Try it -
Each line of the records that holds the word "February" should be copied out.

(Given records Opens)

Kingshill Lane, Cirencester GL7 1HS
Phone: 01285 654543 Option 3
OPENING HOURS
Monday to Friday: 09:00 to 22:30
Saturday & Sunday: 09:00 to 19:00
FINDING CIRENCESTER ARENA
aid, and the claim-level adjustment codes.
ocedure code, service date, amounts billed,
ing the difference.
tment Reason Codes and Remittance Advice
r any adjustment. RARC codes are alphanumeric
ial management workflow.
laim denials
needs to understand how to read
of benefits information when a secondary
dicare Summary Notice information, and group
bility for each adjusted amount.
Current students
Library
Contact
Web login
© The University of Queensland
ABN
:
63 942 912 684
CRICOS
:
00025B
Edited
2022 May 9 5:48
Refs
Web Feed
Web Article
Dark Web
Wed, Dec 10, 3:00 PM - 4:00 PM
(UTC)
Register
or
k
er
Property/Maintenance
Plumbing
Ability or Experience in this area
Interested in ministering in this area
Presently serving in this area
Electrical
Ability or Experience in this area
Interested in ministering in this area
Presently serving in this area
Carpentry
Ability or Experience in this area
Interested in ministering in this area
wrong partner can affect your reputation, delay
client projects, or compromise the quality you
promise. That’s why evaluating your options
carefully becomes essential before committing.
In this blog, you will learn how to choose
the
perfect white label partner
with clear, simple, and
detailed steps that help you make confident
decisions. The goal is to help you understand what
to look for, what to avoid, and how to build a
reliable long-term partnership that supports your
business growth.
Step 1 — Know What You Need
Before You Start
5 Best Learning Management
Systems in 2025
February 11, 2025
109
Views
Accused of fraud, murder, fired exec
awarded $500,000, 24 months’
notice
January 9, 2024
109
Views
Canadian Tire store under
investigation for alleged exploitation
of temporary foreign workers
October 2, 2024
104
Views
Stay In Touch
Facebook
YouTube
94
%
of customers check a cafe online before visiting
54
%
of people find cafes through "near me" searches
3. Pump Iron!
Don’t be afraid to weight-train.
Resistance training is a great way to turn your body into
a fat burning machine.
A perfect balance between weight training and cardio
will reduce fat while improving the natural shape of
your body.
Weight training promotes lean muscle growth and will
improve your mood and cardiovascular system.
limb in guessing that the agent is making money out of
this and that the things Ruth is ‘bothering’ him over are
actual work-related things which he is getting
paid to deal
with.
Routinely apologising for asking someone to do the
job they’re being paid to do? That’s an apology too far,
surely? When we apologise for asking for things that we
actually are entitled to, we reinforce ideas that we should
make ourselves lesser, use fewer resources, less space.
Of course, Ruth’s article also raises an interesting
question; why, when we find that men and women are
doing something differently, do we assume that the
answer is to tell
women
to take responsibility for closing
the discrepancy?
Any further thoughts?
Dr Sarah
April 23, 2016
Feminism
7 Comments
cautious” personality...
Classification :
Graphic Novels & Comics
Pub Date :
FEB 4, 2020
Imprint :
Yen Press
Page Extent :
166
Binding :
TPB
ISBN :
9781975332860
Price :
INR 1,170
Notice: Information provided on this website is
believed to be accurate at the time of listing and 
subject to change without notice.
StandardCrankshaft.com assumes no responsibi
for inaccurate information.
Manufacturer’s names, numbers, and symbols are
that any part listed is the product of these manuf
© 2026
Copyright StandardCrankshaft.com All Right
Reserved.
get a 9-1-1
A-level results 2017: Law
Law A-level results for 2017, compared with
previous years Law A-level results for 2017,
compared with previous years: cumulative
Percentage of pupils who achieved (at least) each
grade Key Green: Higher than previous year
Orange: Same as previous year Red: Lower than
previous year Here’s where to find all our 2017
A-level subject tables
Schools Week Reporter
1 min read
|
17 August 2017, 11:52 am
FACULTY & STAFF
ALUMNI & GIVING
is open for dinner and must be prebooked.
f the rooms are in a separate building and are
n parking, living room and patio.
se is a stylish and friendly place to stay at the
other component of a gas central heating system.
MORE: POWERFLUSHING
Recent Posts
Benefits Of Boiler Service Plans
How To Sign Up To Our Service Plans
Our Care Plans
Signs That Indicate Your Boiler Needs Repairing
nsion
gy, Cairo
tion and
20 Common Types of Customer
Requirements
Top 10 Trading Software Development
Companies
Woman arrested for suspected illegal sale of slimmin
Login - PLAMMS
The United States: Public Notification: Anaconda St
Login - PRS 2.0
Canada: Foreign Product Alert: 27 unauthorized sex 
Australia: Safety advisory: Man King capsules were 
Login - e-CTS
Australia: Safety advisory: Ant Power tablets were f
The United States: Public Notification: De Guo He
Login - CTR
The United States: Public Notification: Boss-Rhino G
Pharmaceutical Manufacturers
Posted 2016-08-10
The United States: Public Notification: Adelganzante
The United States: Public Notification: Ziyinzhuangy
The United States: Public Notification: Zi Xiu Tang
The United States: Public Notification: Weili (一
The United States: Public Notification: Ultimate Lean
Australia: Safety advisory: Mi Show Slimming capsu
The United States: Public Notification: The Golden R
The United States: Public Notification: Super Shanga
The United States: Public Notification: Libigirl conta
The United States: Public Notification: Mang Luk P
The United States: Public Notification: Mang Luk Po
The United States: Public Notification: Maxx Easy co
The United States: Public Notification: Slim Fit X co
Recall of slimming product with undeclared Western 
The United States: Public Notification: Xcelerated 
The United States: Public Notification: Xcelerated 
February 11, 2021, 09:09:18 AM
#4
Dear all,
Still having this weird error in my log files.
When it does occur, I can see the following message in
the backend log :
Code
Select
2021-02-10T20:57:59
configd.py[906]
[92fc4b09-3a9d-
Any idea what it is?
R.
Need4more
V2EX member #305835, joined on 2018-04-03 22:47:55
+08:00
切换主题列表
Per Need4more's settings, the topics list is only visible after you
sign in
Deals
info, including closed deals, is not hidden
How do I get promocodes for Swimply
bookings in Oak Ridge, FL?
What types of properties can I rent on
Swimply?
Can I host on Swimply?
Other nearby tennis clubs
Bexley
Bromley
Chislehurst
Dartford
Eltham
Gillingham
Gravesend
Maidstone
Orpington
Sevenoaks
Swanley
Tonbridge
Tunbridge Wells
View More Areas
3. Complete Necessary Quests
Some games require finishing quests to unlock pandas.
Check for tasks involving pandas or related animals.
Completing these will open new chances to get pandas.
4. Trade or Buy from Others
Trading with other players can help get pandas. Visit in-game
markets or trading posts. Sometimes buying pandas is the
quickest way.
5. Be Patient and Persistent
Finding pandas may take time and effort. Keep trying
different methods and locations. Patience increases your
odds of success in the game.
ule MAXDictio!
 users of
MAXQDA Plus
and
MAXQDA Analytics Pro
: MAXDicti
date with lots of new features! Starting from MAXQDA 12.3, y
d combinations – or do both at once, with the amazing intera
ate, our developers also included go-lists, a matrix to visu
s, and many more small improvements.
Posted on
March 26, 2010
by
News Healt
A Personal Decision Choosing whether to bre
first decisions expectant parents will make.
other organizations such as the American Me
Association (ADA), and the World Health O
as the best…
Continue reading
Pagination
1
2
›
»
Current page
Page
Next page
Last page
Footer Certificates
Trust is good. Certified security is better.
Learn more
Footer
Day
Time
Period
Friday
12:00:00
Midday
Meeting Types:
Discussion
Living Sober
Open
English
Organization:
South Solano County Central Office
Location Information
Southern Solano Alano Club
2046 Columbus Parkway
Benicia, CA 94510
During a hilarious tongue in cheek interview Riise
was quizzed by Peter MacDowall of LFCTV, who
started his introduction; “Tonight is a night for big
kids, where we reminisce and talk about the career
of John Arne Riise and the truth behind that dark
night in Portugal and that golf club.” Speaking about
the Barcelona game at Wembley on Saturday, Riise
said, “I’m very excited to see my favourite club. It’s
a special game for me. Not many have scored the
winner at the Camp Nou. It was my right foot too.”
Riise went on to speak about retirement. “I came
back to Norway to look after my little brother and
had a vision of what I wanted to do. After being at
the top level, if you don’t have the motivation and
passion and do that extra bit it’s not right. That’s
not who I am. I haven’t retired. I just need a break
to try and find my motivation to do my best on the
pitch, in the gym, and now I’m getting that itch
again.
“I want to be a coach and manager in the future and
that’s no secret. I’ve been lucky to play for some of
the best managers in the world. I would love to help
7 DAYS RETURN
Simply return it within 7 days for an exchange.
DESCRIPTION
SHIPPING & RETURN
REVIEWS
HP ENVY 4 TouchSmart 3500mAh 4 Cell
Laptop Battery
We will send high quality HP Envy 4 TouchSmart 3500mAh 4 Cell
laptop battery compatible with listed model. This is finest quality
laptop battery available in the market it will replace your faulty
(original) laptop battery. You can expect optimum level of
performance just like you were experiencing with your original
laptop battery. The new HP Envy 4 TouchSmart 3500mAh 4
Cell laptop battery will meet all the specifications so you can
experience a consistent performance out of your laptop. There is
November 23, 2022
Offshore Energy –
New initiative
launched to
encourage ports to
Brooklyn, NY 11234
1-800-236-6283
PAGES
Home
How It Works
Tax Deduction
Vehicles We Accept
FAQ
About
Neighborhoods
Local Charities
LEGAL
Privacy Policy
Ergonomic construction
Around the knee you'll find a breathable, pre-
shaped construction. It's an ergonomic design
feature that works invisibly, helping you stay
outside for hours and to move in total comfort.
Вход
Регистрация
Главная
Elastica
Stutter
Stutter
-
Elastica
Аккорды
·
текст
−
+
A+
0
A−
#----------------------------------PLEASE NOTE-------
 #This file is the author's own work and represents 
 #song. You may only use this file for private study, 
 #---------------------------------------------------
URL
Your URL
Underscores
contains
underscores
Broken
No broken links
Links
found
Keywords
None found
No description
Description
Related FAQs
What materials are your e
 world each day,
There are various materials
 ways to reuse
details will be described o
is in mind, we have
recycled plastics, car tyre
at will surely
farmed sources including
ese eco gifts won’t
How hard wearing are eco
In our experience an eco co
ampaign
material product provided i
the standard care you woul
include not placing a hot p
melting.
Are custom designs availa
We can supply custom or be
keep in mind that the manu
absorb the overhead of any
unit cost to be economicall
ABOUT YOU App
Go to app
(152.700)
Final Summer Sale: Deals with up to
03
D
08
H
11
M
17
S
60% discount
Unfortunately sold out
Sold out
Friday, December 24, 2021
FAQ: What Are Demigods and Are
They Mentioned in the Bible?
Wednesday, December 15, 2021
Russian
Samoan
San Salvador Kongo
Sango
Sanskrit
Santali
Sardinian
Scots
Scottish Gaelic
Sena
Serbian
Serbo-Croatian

(Given records Closes)

Written reply -
February 11, 2025
February 11, 2021, 09:09:18 AM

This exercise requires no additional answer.